- **AIM OF THE EXERCISE**: Your answer should reproduce every line of the material in which the word "BridgePort" occurs.
── STORED DATA ──
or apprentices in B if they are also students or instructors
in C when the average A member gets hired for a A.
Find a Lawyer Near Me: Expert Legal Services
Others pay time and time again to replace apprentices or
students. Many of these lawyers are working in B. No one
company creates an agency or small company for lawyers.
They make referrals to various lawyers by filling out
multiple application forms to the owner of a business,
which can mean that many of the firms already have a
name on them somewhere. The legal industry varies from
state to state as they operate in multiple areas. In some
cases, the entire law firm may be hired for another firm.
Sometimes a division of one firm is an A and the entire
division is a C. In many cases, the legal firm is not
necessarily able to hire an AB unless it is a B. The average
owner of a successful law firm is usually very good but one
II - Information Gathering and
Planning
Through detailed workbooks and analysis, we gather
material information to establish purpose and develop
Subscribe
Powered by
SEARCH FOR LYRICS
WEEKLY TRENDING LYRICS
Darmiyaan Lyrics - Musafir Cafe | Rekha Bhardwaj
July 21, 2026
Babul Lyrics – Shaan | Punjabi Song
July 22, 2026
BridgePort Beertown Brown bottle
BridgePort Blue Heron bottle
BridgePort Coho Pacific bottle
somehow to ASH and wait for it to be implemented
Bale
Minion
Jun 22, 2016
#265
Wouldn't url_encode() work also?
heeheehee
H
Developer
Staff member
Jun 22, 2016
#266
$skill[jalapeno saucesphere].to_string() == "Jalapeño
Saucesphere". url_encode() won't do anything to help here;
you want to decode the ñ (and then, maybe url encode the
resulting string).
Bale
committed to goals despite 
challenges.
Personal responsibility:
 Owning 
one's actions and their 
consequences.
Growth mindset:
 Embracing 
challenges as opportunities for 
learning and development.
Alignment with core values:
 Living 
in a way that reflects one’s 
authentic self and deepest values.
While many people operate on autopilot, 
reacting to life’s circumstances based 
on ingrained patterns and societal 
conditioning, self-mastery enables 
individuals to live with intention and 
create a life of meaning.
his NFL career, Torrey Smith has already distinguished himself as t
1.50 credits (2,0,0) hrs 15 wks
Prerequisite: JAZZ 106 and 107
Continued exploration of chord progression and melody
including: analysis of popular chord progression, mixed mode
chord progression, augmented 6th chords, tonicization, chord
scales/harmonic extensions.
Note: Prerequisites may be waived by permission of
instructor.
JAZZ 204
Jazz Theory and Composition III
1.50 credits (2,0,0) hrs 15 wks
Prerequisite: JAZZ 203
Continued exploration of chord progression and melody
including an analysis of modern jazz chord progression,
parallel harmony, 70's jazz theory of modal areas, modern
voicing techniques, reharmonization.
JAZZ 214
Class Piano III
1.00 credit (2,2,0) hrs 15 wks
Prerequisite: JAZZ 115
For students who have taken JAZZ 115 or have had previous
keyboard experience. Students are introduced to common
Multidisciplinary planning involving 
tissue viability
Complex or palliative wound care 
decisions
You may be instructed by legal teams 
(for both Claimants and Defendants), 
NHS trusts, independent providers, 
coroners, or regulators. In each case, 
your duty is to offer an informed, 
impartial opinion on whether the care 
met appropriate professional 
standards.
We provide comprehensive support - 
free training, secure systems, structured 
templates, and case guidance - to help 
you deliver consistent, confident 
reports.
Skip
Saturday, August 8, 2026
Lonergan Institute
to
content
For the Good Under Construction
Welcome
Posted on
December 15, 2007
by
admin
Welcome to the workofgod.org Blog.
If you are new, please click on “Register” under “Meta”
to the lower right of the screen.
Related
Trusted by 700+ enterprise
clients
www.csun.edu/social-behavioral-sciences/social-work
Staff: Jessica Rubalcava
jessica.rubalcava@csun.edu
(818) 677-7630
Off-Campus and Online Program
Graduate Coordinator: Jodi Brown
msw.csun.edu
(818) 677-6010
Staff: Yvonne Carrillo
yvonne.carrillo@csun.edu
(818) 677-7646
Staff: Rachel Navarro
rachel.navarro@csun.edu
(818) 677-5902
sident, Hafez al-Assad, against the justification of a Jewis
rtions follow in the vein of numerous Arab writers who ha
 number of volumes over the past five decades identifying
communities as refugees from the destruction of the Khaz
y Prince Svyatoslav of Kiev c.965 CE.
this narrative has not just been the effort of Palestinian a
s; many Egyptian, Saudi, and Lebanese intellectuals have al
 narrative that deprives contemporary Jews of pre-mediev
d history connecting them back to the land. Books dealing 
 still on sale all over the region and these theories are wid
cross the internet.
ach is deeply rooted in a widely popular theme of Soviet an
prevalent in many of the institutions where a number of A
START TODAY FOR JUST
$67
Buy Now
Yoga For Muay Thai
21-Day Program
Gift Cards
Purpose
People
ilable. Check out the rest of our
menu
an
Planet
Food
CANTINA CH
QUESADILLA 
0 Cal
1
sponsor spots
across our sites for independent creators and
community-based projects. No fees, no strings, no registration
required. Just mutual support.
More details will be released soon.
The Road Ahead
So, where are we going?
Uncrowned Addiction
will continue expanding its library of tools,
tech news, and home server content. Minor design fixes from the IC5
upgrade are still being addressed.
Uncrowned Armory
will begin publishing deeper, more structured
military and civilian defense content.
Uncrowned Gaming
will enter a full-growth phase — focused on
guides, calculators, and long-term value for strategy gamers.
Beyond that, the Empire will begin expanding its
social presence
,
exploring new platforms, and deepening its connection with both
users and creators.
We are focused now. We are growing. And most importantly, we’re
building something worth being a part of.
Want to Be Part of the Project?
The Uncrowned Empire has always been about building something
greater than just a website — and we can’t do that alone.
───
- **TASK SOLUTION**:
BridgePort Beertown Brown bottle
BridgePort Blue Heron bottle
BridgePort Coho Pacific bottle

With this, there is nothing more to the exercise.